#### Assignment
Throughout the listing below, show every line in which "none" occurs.

#### Data for this exercise
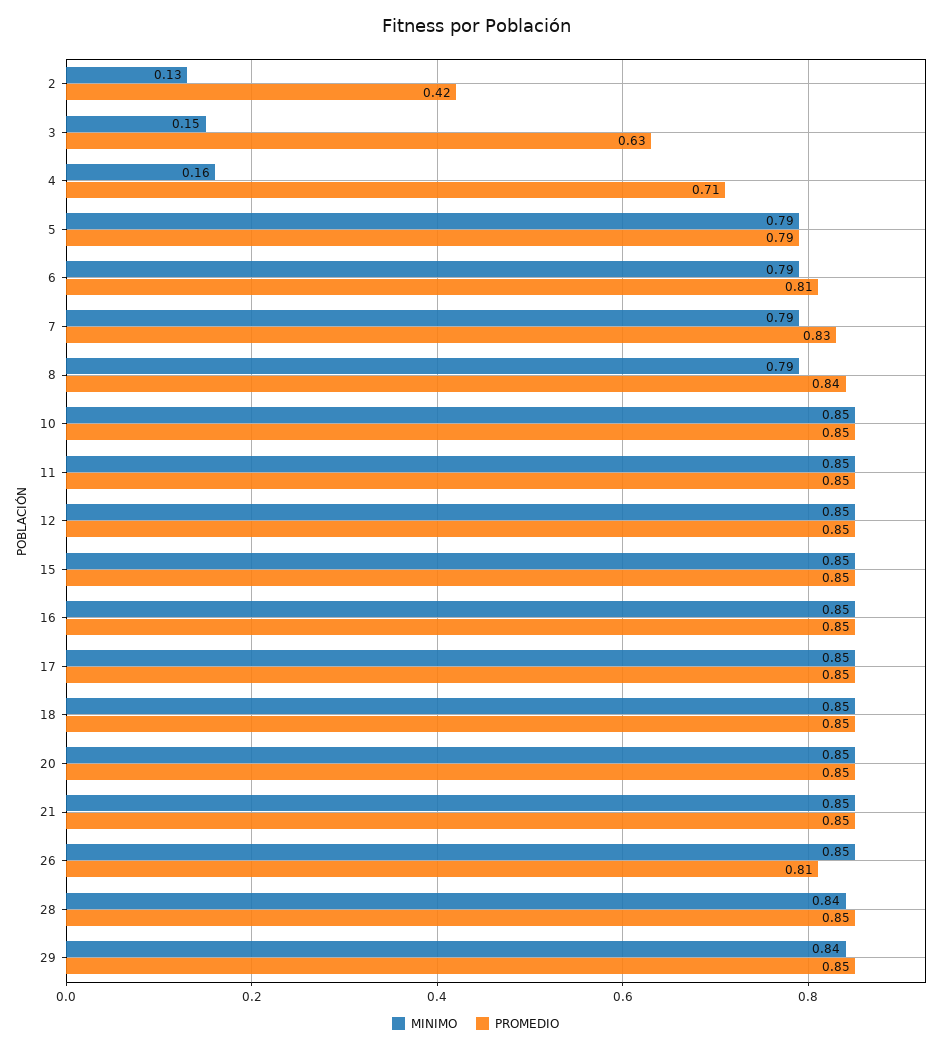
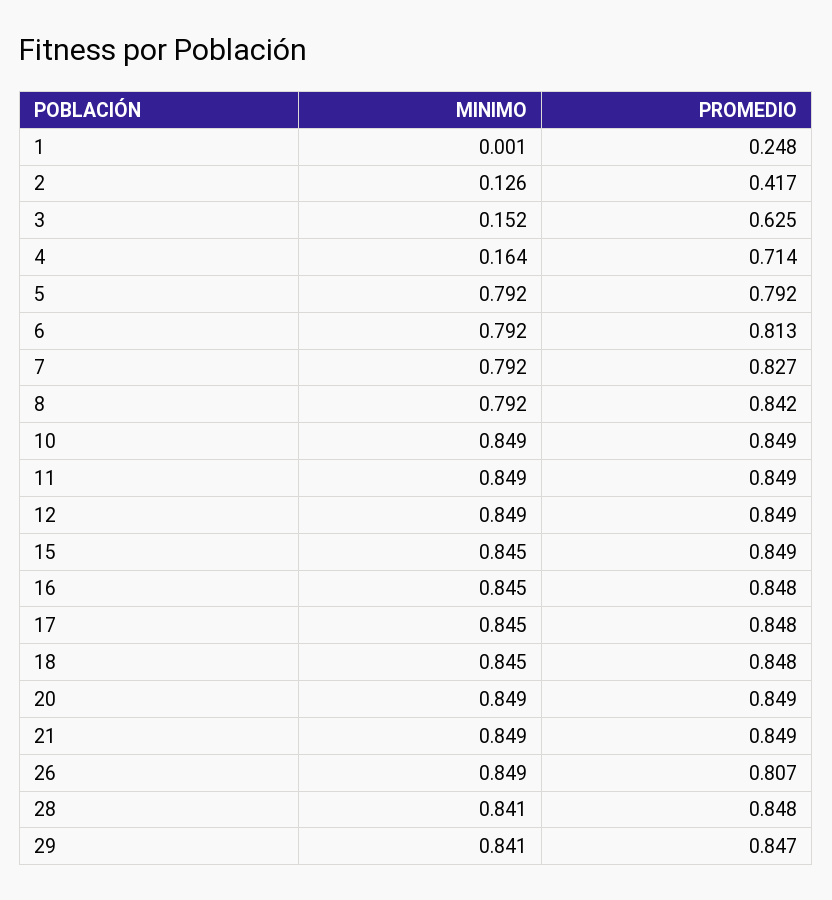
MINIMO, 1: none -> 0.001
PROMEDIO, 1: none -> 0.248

---

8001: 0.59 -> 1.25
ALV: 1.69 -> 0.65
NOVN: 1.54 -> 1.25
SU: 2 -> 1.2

#### Solution to this exercise
MINIMO, 1: none -> 0.001
PROMEDIO, 1: none -> 0.248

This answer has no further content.